From: Peter Constable (petercon@microsoft.com)
Date: Mon Jan 05 2009 - 10:33:38 CST
From: unicode-bounce@unicode.org [mailto:unicode-bounce@unicode.org] On Behalf Of John Hudson
> Peter, much earlier in this discussion, you mentioned that the companies
> involved in proposing the emoji subset in some way understood that a
> different mechanism would be needed to extend the set for users
I should qualify my earlier statement: I got that impression from a comment I heard in a UTC discussion, but it was a while ago, and I may be remembering this incorrectly: the comment may have been more to the effect that the telcos do not plan to add any more emoji.
> So
> what prevents this other mechanism being used for the current subset
> also? Since it is going to be necessary
Well, necessary if they decide to add more emoji.

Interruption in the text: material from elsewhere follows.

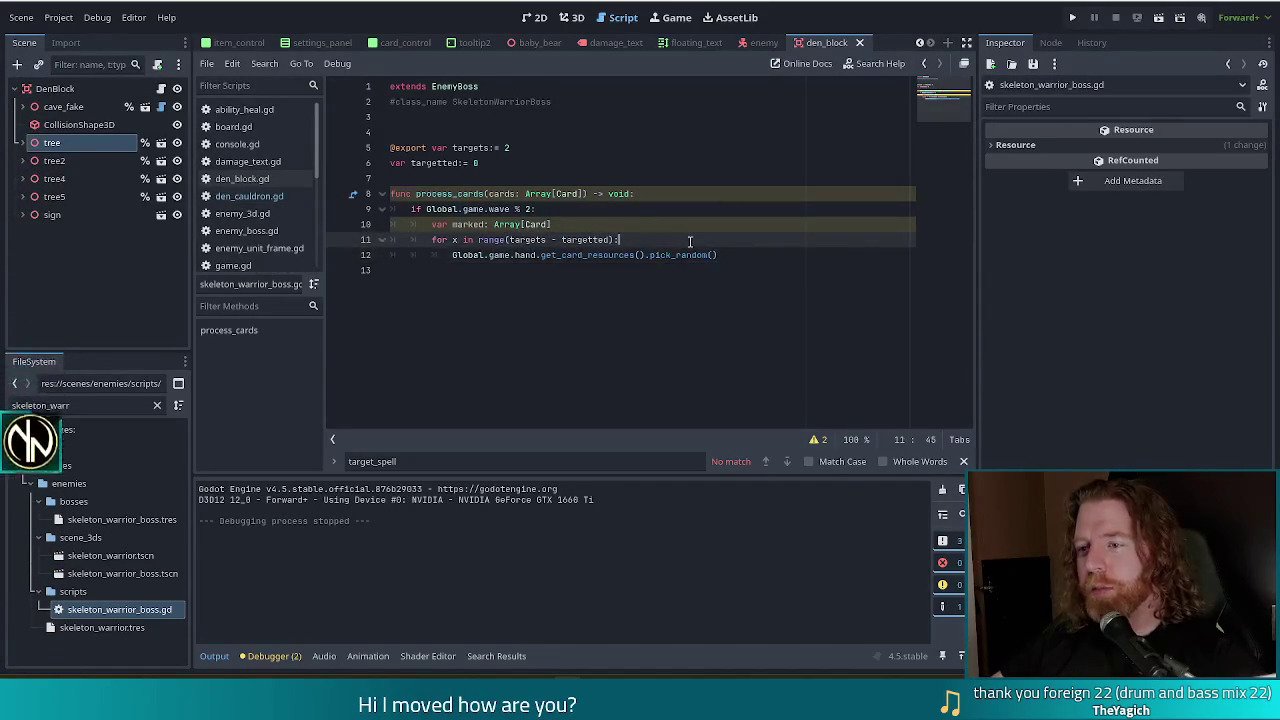
{"action": "key", "text": "Down"}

The answer to what prevents another mechanism being used -- for the current subset or even just for new emoji, assuming new emoji are ever used -- depends on what the requirements are and what communication protocols are in use. For instance, one possible scenario is that a vendor migrates all of their text messaging to being based on HTML rather than plain text, and the emoji get represented in messages as proprietary URL references. Another possible scenario is that the JPN telcos create a consortium for maintaining a registry of emoji IDs and then the emoji get represented in messages using those IDs (with some markup scheme). Those are very different scenarios, and the barriers to adoption are quite different. And for these or any other potential scenario, I have no idea whatsoever what level of interest any of the JPN telcos have in such investment -- though if I had to guess, my first guess would be that don't see adding new emoji as driving their business model and that they have no business case for
investing in new mechanisms when the existing text-based mechanism can do what they need.